Avoid Training Your Sore Muscles
One rule of working out with sore muscles is to avoid overtraining. If your lower body is sore, consider working out your upper body. While overtraining may sound like a way to see results faster, it will only result in more soreness and injuries.
Consider a Light Workout
If you are wondering should you exercise when sore, the answer depends on the type of exercise you want to perform. Consider skipping the intense workout and instead, complete a lighter workout. Consider a light cardio workout, swimming, Tai Chi, or something similar.
Focus on Lengthening
If you want to exercise when sore, consider doing a lengthening workout like yoga, Pilates, or barre.
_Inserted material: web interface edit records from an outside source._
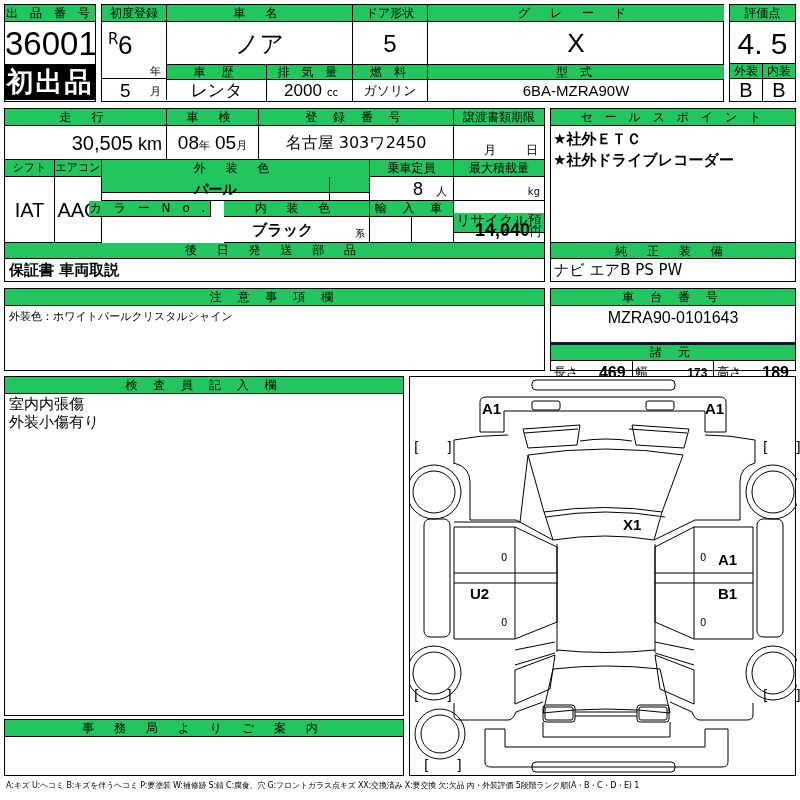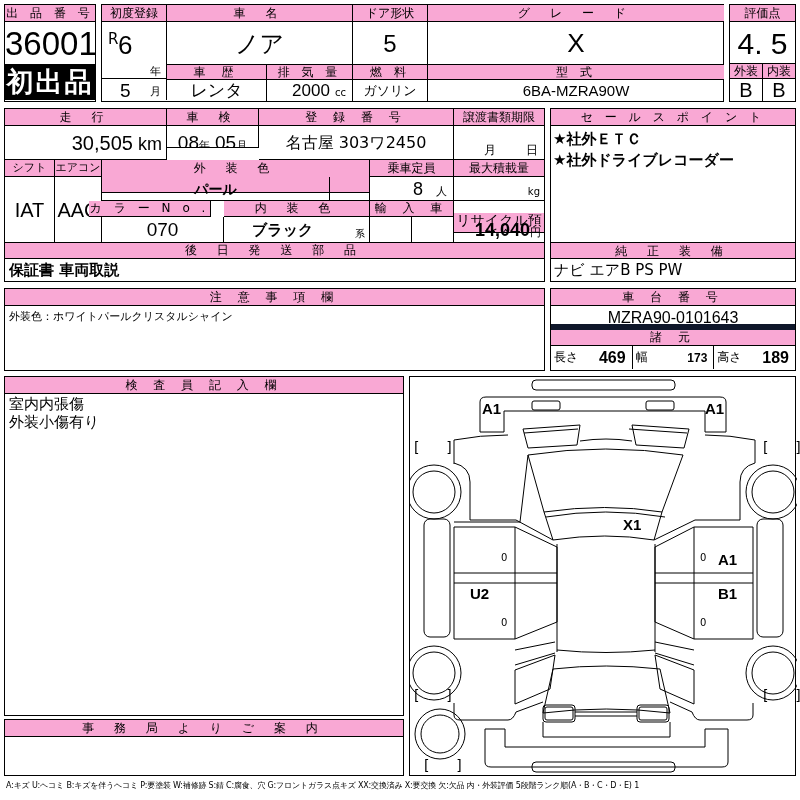--- a/index.html
+++ b/index.html
@@ -6,7 +6,7 @@
 body{width:800px;height:800px;background:#fff;position:relative;overflow:hidden;font-family:"DejaVu Sans",sans-serif;color:#000}
 .box{position:absolute;border:1.5px solid #000;background:#fff}
 .cell{position:absolute;border-right:1px solid #000;border-bottom:1px solid #000;overflow:hidden}
-.ghdr{background:#f9a8d4;font-size:12px;text-align:center;line-height:16px}
+.ghdr{background:#22c55e;font-size:12px;text-align:center;line-height:16px}
 .big{font-family:"Liberation Sans",sans-serif}
 .abs{position:absolute}
 </style>

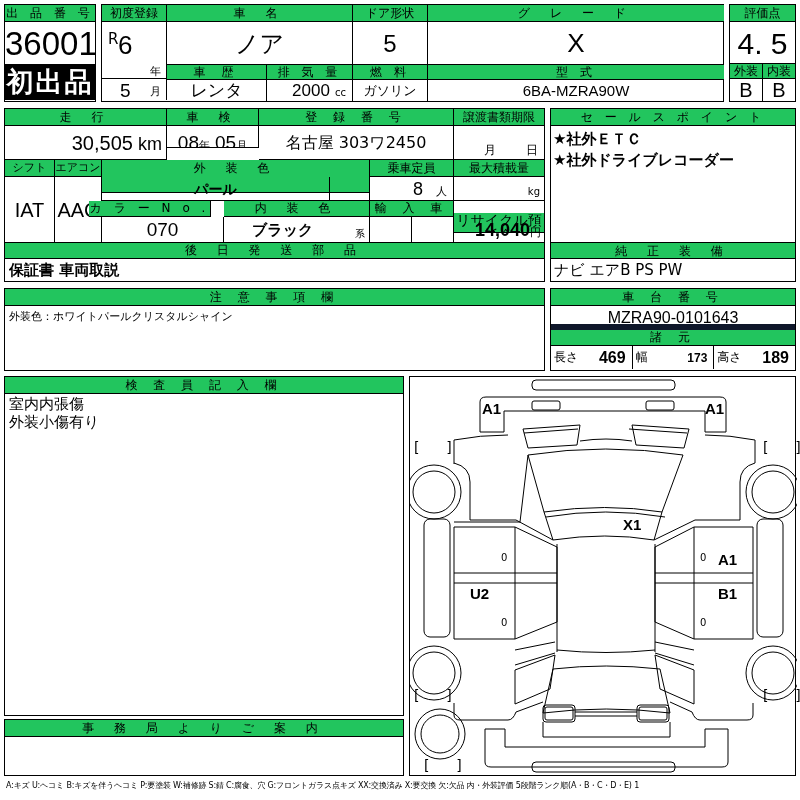--- a/index.html
+++ b/index.html
@@ -43,7 +43,7 @@
   <div class="cell ghdr" style="left:251px;top:60px;width:75px;height:15px;line-height:14px;letter-spacing:4px">燃 料</div>
   <div class="cell ghdr" style="left:326px;top:60px;width:296px;height:15px;line-height:14px;border-right:none;letter-spacing:4px">型 式</div>
   <div class="cell big" style="left:65px;top:75px;width:100px;height:21px;font-size:17px;text-align:center;line-height:21px;border-bottom:none">レンタ</div>
-  <div class="cell" style="left:165px;top:75px;width:86px;height:21px;border-bottom:none;text-align:right;padding-right:6px">
+  <div class="cell" style="left:165px;top:75px;width:86px;height:21px;border-bottom:none;text-align:right;padding-right:14px">
     <span class="big" style="font-size:17px;line-height:21px">2000</span>
     <span style="font-size:10px">cc</span>
   </div>

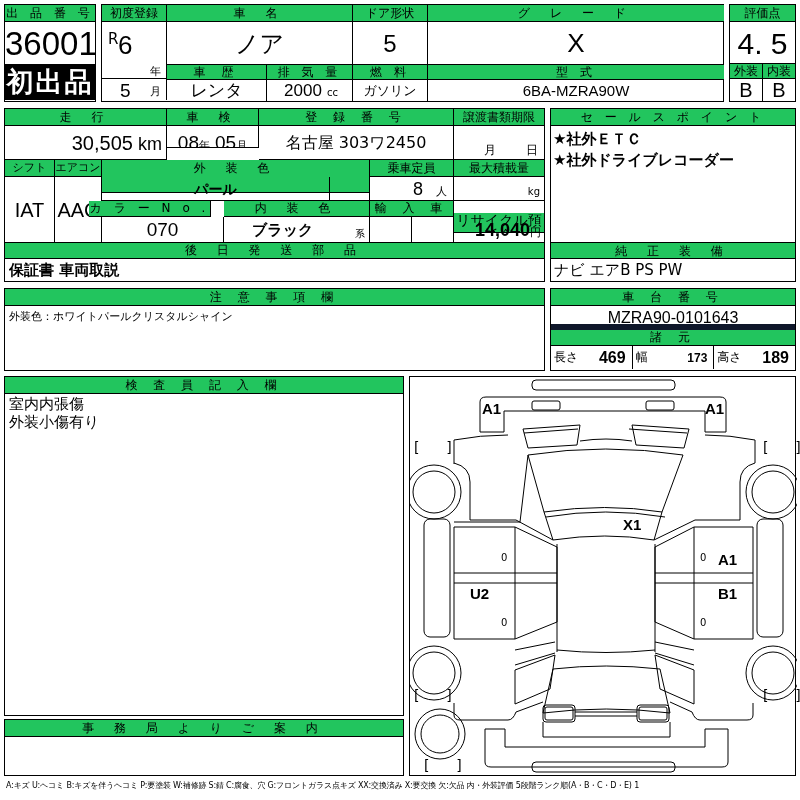--- a/index.html
+++ b/index.html
@@ -73,7 +73,7 @@
     <span class="big" style="font-size:20px;line-height:34px">30,505</span>
     <span class="big" style="font-size:18px">km</span>
   </div>
-  <div class="cell" style="left:162px;top:17px;width:92px;height:22px;text-align:center">
+  <div class="cell" style="left:162px;top:17px;width:92px;height:34px;text-align:center">
     <span class="big" style="font-size:19px;line-height:34px">08</span><span style="font-size:11px">年</span>
     <span class="big" style="font-size:19px">05</span><span style="font-size:11px">月</span>
   </div>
These workouts will condition your muscles while stretching them out at the same time. Stretching can help you combat your muscle soreness and speed up your recovery.
Follow These Tips if You Are Working Out While Sore
Working out while sore is possible as long as you take a few precautions.
First, make sure to properly assess your soreness to determine if you need a rest day. You should also drink plenty of water, make sure to warm up and cool-down, and avoid over-training. Consider completing a light workout or one that focuses on lengthening.
Follow these tips to have a safe and effective workout, even with sore muscles.